● **Task input**
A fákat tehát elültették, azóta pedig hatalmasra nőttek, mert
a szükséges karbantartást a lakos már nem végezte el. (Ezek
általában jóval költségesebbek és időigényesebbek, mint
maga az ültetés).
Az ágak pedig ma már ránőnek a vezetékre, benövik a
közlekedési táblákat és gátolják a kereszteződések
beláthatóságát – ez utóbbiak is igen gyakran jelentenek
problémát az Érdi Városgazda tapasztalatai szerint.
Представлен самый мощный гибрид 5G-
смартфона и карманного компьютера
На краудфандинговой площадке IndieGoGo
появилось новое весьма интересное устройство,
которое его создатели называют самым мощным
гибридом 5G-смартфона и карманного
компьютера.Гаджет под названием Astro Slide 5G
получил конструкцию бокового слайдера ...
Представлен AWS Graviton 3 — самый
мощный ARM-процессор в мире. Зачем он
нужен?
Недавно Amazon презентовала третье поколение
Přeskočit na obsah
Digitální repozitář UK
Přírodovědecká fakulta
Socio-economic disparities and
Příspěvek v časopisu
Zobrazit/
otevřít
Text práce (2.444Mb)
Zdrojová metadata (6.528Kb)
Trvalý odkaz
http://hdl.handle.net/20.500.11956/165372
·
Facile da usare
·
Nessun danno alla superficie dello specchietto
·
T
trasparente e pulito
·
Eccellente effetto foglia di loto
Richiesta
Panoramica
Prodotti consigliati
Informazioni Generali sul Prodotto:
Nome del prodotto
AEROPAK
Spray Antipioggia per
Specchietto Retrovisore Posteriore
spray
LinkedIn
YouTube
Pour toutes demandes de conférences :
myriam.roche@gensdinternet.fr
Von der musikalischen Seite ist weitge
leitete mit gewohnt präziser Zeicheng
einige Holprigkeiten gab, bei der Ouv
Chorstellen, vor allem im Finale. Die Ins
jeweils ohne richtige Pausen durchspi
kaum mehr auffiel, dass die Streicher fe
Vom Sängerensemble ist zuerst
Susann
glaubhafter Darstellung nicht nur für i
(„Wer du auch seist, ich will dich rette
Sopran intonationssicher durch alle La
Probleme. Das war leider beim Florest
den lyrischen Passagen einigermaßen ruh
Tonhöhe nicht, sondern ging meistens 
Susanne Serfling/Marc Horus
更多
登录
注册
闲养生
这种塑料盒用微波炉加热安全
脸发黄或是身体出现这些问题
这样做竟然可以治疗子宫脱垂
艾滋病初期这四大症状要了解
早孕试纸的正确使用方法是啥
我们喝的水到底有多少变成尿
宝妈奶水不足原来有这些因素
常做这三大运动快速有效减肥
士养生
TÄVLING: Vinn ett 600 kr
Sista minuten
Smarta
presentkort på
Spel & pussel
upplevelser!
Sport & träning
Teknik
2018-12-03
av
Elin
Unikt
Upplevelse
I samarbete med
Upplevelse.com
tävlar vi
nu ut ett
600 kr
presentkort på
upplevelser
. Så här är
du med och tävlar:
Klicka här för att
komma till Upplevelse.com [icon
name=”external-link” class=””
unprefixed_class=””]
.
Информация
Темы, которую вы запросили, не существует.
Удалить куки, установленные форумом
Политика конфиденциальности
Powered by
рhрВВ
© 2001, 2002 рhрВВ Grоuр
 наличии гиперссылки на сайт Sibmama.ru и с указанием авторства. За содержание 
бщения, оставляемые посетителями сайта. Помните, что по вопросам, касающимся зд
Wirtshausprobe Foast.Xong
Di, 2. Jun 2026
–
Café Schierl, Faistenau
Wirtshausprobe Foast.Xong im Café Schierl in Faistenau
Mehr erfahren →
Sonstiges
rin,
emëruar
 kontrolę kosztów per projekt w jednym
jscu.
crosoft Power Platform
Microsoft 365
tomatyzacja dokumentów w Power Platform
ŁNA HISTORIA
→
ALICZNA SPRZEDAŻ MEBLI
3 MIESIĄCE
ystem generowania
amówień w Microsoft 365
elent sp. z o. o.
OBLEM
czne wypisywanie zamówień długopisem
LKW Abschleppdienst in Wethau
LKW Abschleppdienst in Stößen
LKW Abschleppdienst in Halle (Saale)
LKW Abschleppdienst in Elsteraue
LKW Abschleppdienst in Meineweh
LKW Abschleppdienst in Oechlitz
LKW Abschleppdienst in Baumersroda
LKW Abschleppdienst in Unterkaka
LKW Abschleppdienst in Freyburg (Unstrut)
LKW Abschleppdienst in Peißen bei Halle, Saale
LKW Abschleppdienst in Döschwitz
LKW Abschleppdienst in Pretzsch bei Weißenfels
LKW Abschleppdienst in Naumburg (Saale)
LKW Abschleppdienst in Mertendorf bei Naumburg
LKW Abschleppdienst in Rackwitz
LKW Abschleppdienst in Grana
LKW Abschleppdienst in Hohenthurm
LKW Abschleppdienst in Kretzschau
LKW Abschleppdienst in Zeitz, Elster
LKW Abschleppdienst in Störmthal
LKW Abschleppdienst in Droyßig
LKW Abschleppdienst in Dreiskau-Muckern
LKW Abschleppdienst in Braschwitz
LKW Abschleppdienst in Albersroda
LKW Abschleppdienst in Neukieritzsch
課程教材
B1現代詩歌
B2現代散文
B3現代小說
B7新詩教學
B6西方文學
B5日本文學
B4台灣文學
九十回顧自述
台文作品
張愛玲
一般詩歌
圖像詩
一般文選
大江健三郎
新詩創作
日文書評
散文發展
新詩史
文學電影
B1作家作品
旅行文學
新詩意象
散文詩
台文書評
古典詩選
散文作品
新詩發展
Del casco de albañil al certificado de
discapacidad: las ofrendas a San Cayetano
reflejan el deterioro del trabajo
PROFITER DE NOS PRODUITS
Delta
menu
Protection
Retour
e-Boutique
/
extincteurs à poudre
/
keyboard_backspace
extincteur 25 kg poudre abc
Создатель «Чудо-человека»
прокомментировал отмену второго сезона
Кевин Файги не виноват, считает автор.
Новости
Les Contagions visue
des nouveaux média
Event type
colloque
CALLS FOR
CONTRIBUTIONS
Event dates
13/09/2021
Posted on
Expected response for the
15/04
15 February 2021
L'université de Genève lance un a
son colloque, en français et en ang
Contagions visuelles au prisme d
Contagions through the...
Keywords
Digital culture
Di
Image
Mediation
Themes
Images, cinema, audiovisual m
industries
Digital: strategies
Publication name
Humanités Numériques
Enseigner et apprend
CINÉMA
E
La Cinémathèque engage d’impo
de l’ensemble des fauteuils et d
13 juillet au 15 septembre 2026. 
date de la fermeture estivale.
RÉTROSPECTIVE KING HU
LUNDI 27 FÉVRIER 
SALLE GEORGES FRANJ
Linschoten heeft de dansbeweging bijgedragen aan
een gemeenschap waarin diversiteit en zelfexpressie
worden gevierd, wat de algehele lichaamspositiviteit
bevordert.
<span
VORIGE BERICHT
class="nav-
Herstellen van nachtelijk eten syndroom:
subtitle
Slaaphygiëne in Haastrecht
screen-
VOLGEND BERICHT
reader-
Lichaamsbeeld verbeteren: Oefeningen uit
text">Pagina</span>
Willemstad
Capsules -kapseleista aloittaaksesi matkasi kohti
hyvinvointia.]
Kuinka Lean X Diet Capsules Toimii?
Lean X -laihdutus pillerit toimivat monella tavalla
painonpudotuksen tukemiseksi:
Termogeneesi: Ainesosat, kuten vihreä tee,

● **To do**
Rewrite the lines from the start of the rows through the line containing "компьютера.Гаджет под названием", replacing "смартфона" with "телефона" and changing nothing else. Give only those lines.

● **Answer**
A fákat tehát elültették, azóta pedig hatalmasra nőttek, mert
a szükséges karbantartást a lakos már nem végezte el. (Ezek
általában jóval költségesebbek és időigényesebbek, mint
maga az ültetés).
Az ágak pedig ma már ránőnek a vezetékre, benövik a
közlekedési táblákat és gátolják a kereszteződések
beláthatóságát – ez utóbbiak is igen gyakran jelentenek
problémát az Érdi Városgazda tapasztalatai szerint.
Представлен самый мощный гибрид 5G-
телефона и карманного компьютера
На краудфандинговой площадке IndieGoGo
появилось новое весьма интересное устройство,
которое его создатели называют самым мощным
гибридом 5G-телефона и карманного
компьютера.Гаджет под названием Astro Slide 5G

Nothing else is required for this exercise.